> TEXTE:
Une autre manière de considérer cette question est de considérer qu’il y a un « seuil de connaissance » à partir duquel le ou la MJ considère qu’il est approprié de révéler le niveau de difficulté. Ce seuil, toutefois, est simplement un curseur. Je vous suggère de réduire radicalement votre seuil, avec ces mécanismes de dépense de ressources - en particulier si vous le maintenez habituellement à un niveau élevé.

Pour ces JdR à dépense de ressources, j’ai aussi inventé le terme de « test de routine », comme ça je peux toujours demander des tests de Perception de routine pour déterminer quel personnage repère quelque chose en premier avant que tout le monde ne crame ses points de ressources, hmmm… inutilement.

Tâches incertaines

Traveller: 2300 grog incluait une méthode de résolution intéressante que je n’ai jamais vue reproduite ailleurs, mais qui pourrait être facilement adaptée à presque n’importe quel système de JdR. Cette méthode conviendrait à n'importe quelle tâche incertaine dont le succès ou l’échec réel ne serait immédiatement clair pour le personnage, comme rassembler des informations, convaincre quelqu’un de vous aider à enfreindre la loi, ou repérer une pièce d’équipement défectueuse :

… La joueuse et l’arbitre lancent tous deux les dés pour obtenir un succès (l’arbitre en secret).

> CONSIGNE:
Rédigez la suite du texte sur la résolution des tests en jeu de rôle, à partir de sa dernière phrase.

> SECTION DE DONNÉES:
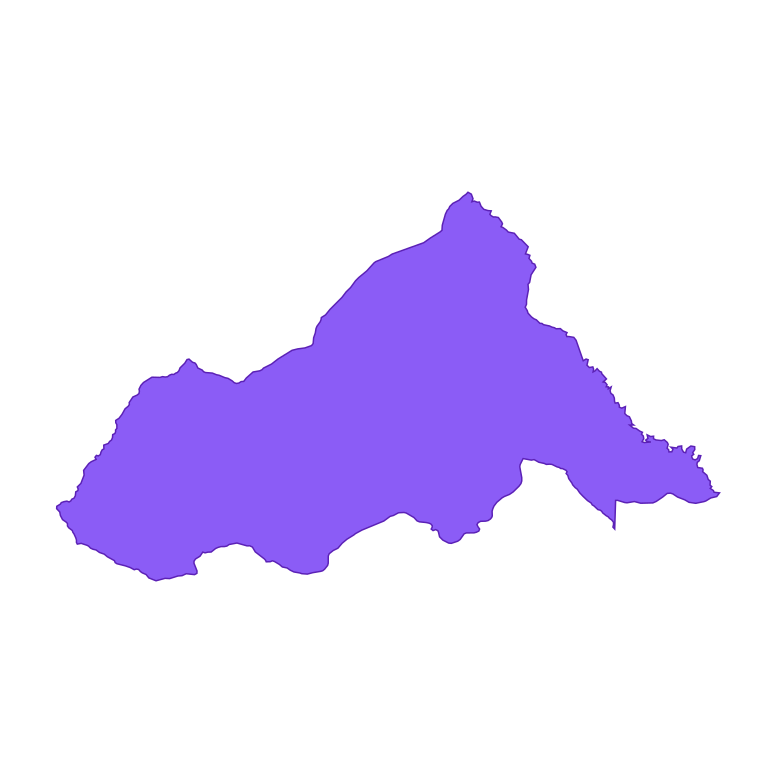 Bonito de Minas, Minas Gerais, Brazil, rotated 88°
{"feature_id": "56859067B40632732354606", "entity_name": "Bonito de Minas", "entity_type": "district", "adm_level": 2, "iso_a3": "BRA", "parent_name": "Brazil", "parent_adm1": "Minas Gerais", "projection": "natural_earth1", "projection_center": [-44.877, -14.974], "detail": "fine", "context": "isolated", "style": "filled", "palette": "violet", "viewbox_px": 768, "rotation_deg": 88, "n_neighbors": 0, "source": "geoboundaries", "source_scale": "gbopen_adm2", "svg_char_len": 6123}
<svg xmlns="http://www.w3.org/2000/svg" viewBox="0 0 768 768"><g transform="rotate(88 384 384)"><path d="M195.3,293.4L197.2,295.3L199.3,298.5L202.9,302.5L205.9,308.9L208.9,312.1L211.2,313.2L212.7,314.8L216.4,316.7L227.3,320.2L232.4,320.7L234.0,322.7L239.6,332.4L244.2,339.4L254.4,371.3L256.7,375.2L261.4,387.9L262.5,389.6L270.4,397.3L276.7,405.5L279.8,408.8L286.4,414.0L290.6,418.6L296.0,423.0L307.6,435.4L312.9,440.0L315.4,444.3L317.6,444.7L319.6,445.6L324.0,449.0L326.2,450.0L330.7,450.9L335.3,452.7L341.1,453.4L343.1,455.1L345.2,461.8L345.9,469.0L347.1,474.7L355.2,488.9L360.2,495.8L363.9,503.9L365.4,505.3L366.5,507.7L367.4,514.4L373.2,521.4L376.5,524.1L376.6,526.7L378.0,529.0L378.3,531.5L377.5,533.6L375.5,535.7L372.9,539.7L372.1,542.8L369.5,548.5L368.9,551.1L367.1,555.1L366.3,562.1L365.4,563.9L363.7,565.2L361.5,569.5L357.9,571.0L356.4,572.2L355.6,574.6L352.3,578.0L352.7,580.0L356.3,582.4L360.8,587.3L363.5,588.4L365.3,590.1L365.9,591.9L367.1,593.6L366.9,595.9L367.7,598.1L369.2,600.1L369.4,602.5L368.9,605.1L369.6,607.6L369.1,615.7L374.1,624.3L376.9,627.0L380.6,629.0L382.6,628.7L385.0,629.2L386.5,631.2L388.2,635.4L393.6,639.3L395.6,639.2L397.3,640.4L399.7,643.6L405.2,646.9L409.0,650.0L411.0,653.4L413.4,653.4L415.3,652.4L419.0,652.5L420.6,653.9L422.4,653.9L424.1,654.7L425.1,656.9L428.1,657.2L430.5,658.3L431.8,660.2L433.8,661.6L435.3,666.2L439.1,666.2L439.9,667.9L442.1,669.2L444.7,670.0L445.9,672.0L445.3,673.9L447.1,675.4L449.3,674.3L451.5,679.4L453.2,681.8L459.8,687.2L464.6,686.9L472.8,690.4L476.2,694.1L478.2,693.3L479.9,693.7L481.0,695.8L485.0,696.4L487.3,697.8L488.3,700.1L489.8,701.0L490.9,702.8L490.0,705.0L490.4,707.9L491.3,710.7L492.7,711.6L494.8,715.3L497.2,715.5L500.6,712.5L504.1,712.0L508.3,710.0L510.9,706.5L512.4,705.2L514.8,705.3L516.7,704.1L519.6,700.6L521.4,700.1L522.9,699.1L527.0,697.4L529.2,696.8L531.6,696.9L533.3,696.1L532.7,692.2L534.8,686.5L535.7,684.9L537.8,683.0L539.0,680.6L539.8,677.6L542.4,674.3L544.3,669.5L547.0,666.5L551.1,659.6L553.1,658.9L554.3,657.2L556.7,648.9L558.6,644.0L560.9,640.1L560.3,638.0L560.8,635.7L562.9,634.0L564.3,632.2L566.1,628.4L569.6,625.8L572.7,618.7L570.6,609.6L571.0,605.0L568.7,596.7L568.5,592.5L566.7,588.3L567.9,580.0L566.7,577.6L564.3,577.4L556.4,580.2L554.4,580.0L552.3,578.5L549.7,573.9L545.7,571.0L546.5,568.7L545.9,565.9L545.9,562.6L542.5,558.0L541.5,555.5L540.8,552.6L540.9,549.2L540.5,546.7L539.0,544.4L537.8,536.5L541.0,526.5L541.0,523.8L542.4,521.2L547.3,518.5L554.6,509.7L555.9,508.6L557.6,507.9L557.6,503.7L556.8,501.8L557.5,499.8L560.7,494.8L563.3,492.0L564.5,487.2L566.8,484.2L568.7,480.6L569.9,474.8L570.7,472.8L571.3,467.2L570.1,461.9L569.0,453.7L568.5,451.8L567.0,449.8L563.4,446.7L561.2,446.0L553.9,445.7L551.7,444.7L548.6,440.5L546.5,435.8L541.7,431.4L537.8,426.4L533.8,419.4L532.5,417.7L529.2,411.1L520.9,388.9L516.5,382.5L515.7,379.1L513.2,374.0L513.1,368.5L513.7,366.3L518.5,358.7L521.9,355.8L523.0,353.4L523.9,346.8L524.6,344.0L525.4,342.2L527.3,340.7L529.0,340.9L530.6,341.9L532.2,340.1L531.3,337.4L532.5,335.3L534.1,334.7L538.7,333.8L542.1,330.6L545.2,325.0L545.6,322.3L543.7,315.8L542.0,313.3L536.5,309.1L535.7,306.8L535.9,299.3L535.4,296.9L534.3,294.4L532.3,293.5L529.9,295.1L527.7,296.0L525.8,294.7L524.6,292.3L524.6,287.2L524.1,284.7L522.6,282.3L521.1,281.0L519.6,280.4L515.0,280.4L512.7,279.7L509.9,278.4L506.2,275.4L501.9,270.0L500.6,267.6L498.7,262.4L496.3,258.6L490.8,252.6L488.3,250.6L485.7,249.7L482.4,249.6L471.5,251.2L469.4,250.8L463.4,247.6L465.2,239.4L464.8,236.6L467.6,232.0L469.0,226.6L470.0,224.6L469.9,221.4L470.2,219.0L472.9,213.9L473.5,211.8L474.6,210.4L474.8,208.5L476.6,205.1L478.1,204.1L479.8,205.1L481.7,203.5L485.0,202.7L489.7,199.6L491.3,199.0L494.2,196.6L495.9,194.5L499.6,192.2L503.1,189.1L507.6,184.7L510.2,181.1L512.1,180.1L513.0,178.6L517.0,174.6L517.7,172.2L518.9,170.8L520.4,170.0L523.4,166.5L524.6,164.5L526.1,163.4L527.8,161.2L530.1,159.5L532.3,159.5L535.0,160.2L537.0,158.5L508.4,156.6L508.4,154.7L510.9,147.4L511.2,145.2L510.2,137.9L512.1,131.6L512.2,119.4L510.9,116.1L506.7,109.4L503.2,104.8L503.1,101.5L503.9,99.2L507.2,94.6L510.3,87.4L512.9,83.3L514.1,76.6L512.7,68.3L512.1,66.4L509.3,61.4L508.1,55.4L504.5,52.5L503.7,57.9L502.0,58.5L499.7,61.6L498.0,60.0L496.4,61.7L492.5,61.3L490.7,63.3L486.5,64.5L482.7,68.6L481.0,68.1L479.3,68.7L478.4,73.4L475.2,74.1L473.2,73.6L471.7,71.6L466.7,69.9L466.4,72.1L469.5,73.2L470.7,75.7L469.9,77.9L468.2,78.8L466.6,79.0L465.1,76.9L463.4,77.9L460.4,75.7L457.5,75.7L456.7,79.5L459.6,83.8L463.2,84.9L462.6,87.0L459.4,88.7L456.3,88.7L456.7,92.3L458.2,93.5L457.2,99.4L459.2,97.5L461.8,98.7L461.8,101.6L459.7,101.8L458.1,103.3L454.2,102.1L452.3,102.9L449.5,105.9L450.2,108.7L449.4,114.2L448.1,116.6L445.6,116.4L445.8,119.4L444.0,122.8L447.6,122.1L449.2,124.5L450.6,123.1L451.3,119.3L451.6,126.0L450.7,128.1L447.7,126.3L445.0,126.7L443.2,128.4L441.3,127.4L440.0,130.0L437.2,133.7L436.9,136.2L433.6,140.0L433.7,135.9L432.2,137.8L429.5,138.1L425.3,139.9L424.1,142.4L421.9,144.4L415.0,143.5L416.4,147.2L415.4,149.6L413.3,149.6L410.8,150.8L411.2,153.6L409.4,154.2L406.1,154.3L402.9,155.5L401.3,157.6L398.6,158.3L394.9,157.1L396.6,160.0L394.7,159.8L394.5,162.0L392.5,161.1L390.1,162.9L389.6,164.9L386.7,161.5L381.3,166.0L379.7,166.3L378.8,168.2L376.1,170.5L378.3,172.7L379.2,174.6L376.5,174.0L374.2,174.7L374.7,178.2L372.3,180.5L366.9,179.1L366.1,181.2L367.7,184.1L347.0,190.5L344.0,192.7L343.0,197.7L343.0,199.6L340.9,200.3L339.0,199.3L337.1,203.4L334.8,205.8L334.8,210.1L333.7,211.7L333.0,214.2L331.8,216.5L330.3,222.5L329.0,224.0L328.8,226.1L325.2,229.5L324.1,231.8L322.1,234.3L318.2,237.6L315.6,238.3L312.2,240.2L309.3,238.8L305.0,238.6L294.6,236.3L289.4,236.6L287.5,234.9L280.0,233.2L272.7,228.1L269.5,229.2L268.3,231.8L266.5,232.3L263.6,234.7L260.5,233.7L259.5,235.8L258.9,238.1L251.9,235.1L244.6,241.7L244.0,243.8L237.9,248.5L236.5,254.5L234.4,256.3L231.8,259.6L230.9,261.5L228.1,260.0L226.2,260.7L221.6,263.9L220.9,266.9L220.9,268.9L219.5,271.1L218.1,272.3L214.7,270.8L214.3,274.1L212.9,278.2L209.7,280.8L205.5,282.3L205.6,284.4L204.3,287.4L204.9,289.8L201.9,288.6L197.3,290.1L195.3,293.4Z" fill="#8b5cf6" stroke="#5b21b6" stroke-width="1.5"/></g></svg>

> RÉSULTAT:
  • Si les deux échouent, l’arbitre ne fournit aucune vérité.
  • S’il l’un obtient un succès et pas l’autre, l’arbitre fournit un peu de vérité.
  • Si les deux réussissent, l’arbitre fournit toute la vérité.

Dans tous les cas, l’arbitre n’indique pas si la réponse ou l’information obtenue est fausse, un peu vraie ou tout à fait vraie.

  • Un résultat aucune vérité indique que le personnage est totalement induit en erreur quant à la réussite de sa tentative [Le PJ croit avoir réussi/raté mais se trompe (NdT)]. Les informations obtenues sont complètement fausses.
  • Un résultat un peu de vérité veut dire que le personnage a une vague idée du succès de sa tentative. Iel obtient quelques informations valides.
  • Un résultat de toute la vérité signale que la personne ne se trompe pas sur le succès de sa tentative. Le PJ récolte des informations tout à fait exactes.

À cause de la nature cachée du jet de l’arbitre, le personnage ne peut pas être certain de la qualité de l’information ainsi obtenue [même si la joueuse en a une idée grâce à son propre jet (NdT)]. Un arbitre peut donc voir des PJ douter de toute la vérité, n’accepter aucune vérité, ou accepter la totalité d’un peu de la vérité.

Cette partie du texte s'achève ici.